(From the City of Joplin)
After the 6,000-plus walkers arrived at Cunningham Park around 5 p.m. on May 22 from the Walk of Unity, they quickly filled chairs, bleachers and grassy areas for the concluding program of the Day of Unity. This special program at the park dedicated to remembering and reflecting on the past year. City Manager Mark Rohr welcomed a crowd of more than 8,000 people representing the community, volunteers, and local, state, and federal partners present for the program.
Hal Donaldson, keynote speaker and founder and president of Convoy of Hope, offered an inspirational message to the crowd. Through its world-wide operations, Convoy of Hope has brought aid to millions of people across the United States and around the world. Immediately after the May tornado, their trucks and relief teams arrived in Joplin and they have been here ever since: passing out food and water, removing debris, and rebuilding homes. Donaldson’s message at the ceremony emphasized the importance of hope and faith for the future, noting Joplin and Duquesne focused on three important elements during the past year’s recovery: hard work, unity and courage.
Donaldson’s message was followed by a moment of silence at exactly 5:41 p.m., the time the tornado struck one year ago. This moment of silence allowed individuals to reflect on the lives lost last May and the events of the past year.
After the moment of silence, Mark LaPerle played the song that many heard last year during the one-week memorial, “Joplin’s Heart Will Sing Again”. Following his performance, three symbolic dedications were made: the presentation of the time capsules, the unveiling of the bronze memorial plaque, and the planting of the 161st tree.
The time capsules were placed in the base holding the bronze plaque. The capsules will be opened on May 22, 2061, the 50th anniversary of the tornado. This date was selected so that those who experienced the tornado as children could pass the living history onto children and grandchildren not yet born. There are a total of six capsules that represent “Our Youth,” “Our Seniors,” the “Class of 2011,” “Our Community,” the “City Operations,” and the “Media Response.” All six capsules are dedicated to the Citizens of Joplin in the year 2061.
o The “Our Youth” capsule contains messages from elementary students impacted by the tornado. Three students presented this capsule: Kaylnn Connor, 5th grader, Emerson Elementary; Morgan Keller, 1st grader, Irving Elementary; and Carmen Colson, 3rd grader, St. Mary’s Grade School.
o The “Our Seniors” capsule includes messages of Joplin’s history and hopes for the future and was presented by Dennie and Loretta Lynch.
o The “Class of 2011” capsule includes reflections on the year and offers inspiration to the Class of 2061. This capsule was presented by the Will Norton family.
o The “Community” capsule contains a 100 foot scroll with messages of hope, encouragement, and memories and was presented by Charlie Brown.

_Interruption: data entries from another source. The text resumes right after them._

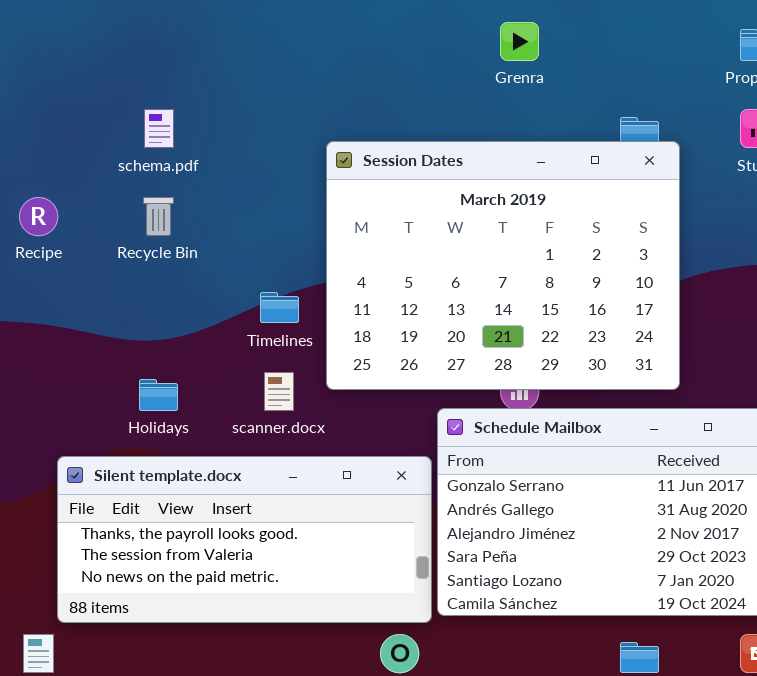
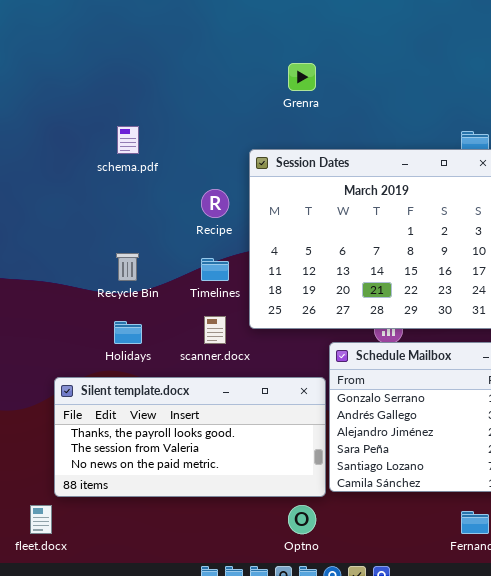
Grenra: [500,22,539,61] -> [288,63,316,91], moved
Recipe: [19,197,58,236] -> [201,189,229,218], moved
Recycle Bin: [143,197,174,236] -> [116,253,139,281], moved

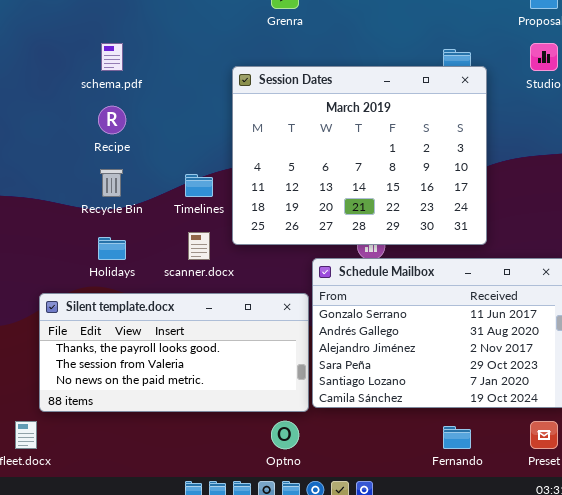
Recipe: [201,189,229,218] -> [98,106,126,134], moved

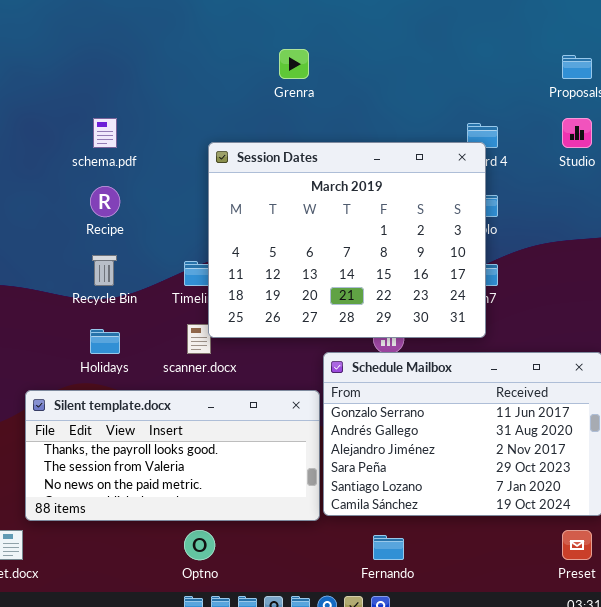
Session Dates: [232,66,487,245] -> [208,142,486,338], moved
Optno: [271,421,299,449] -> [184,530,215,560], moved
Fernando: [443,426,471,449] -> [373,535,404,560], moved

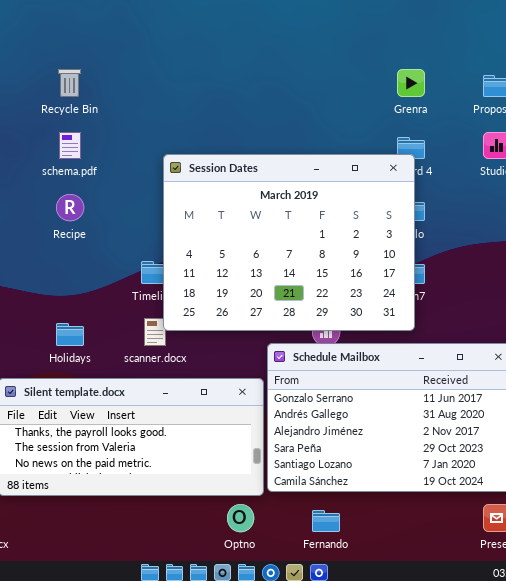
Grenra: [279,49,309,79] -> [397,69,425,97], moved
Recycle Bin: [92,255,117,286] -> [58,69,81,97], moved
Optno: [184,530,215,560] -> [227,504,254,532], moved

o The “City Operations” capsule represents the efforts of the City of Joplin and was presented by Keith Stammer.
o The “Media Response” capsule was devoted to local media and tells the story of how they told the story to the world and was presented by Josh Marsh of KZRG Radio, part of the Zimmer Group that broadcast live for nine days following the tornado on all of their radio stations to provide vital information to the community.
The second symbolic dedication was that of the Bronze Memorial Plaque. This plaque is inscribed with the names of the 161 citizens who lost their lives on May 22, 2011 and will be displayed in the memorial at Cunningham Park.
The final symbolic dedication was that of the 161st tree. This tree serves as a memorial to friends, family members, and citizens who were lost that day and will serve as a lasting reminder for generations to come. Two families were present to assist in planting this tree.
After these three dedications, Lynn Britton, President and Chief Executive Officer of Mercy Hospitals, made a dedication on behalf of Mercy.
As a gesture of “Paying It Forward” to help kick-off Star of Hope for Minot, Joplin Mayor Melodee Colbert-Keen passed one of Joplin’s stars to Dean Frantsvog, President of Minot City Council in Minot, North Dakota. Minot is a community that sustained major damage from flooding last June. New York Says Thank You and their Stars of Hope Program, which has been in Joplin since last September, will move to Minot this September.
After the dedications, the ceremony concluded with a community singing of “Go Make a Difference.” This song represented the community’s efforts thus far and encouraged citizens to move forward with a positive outlook.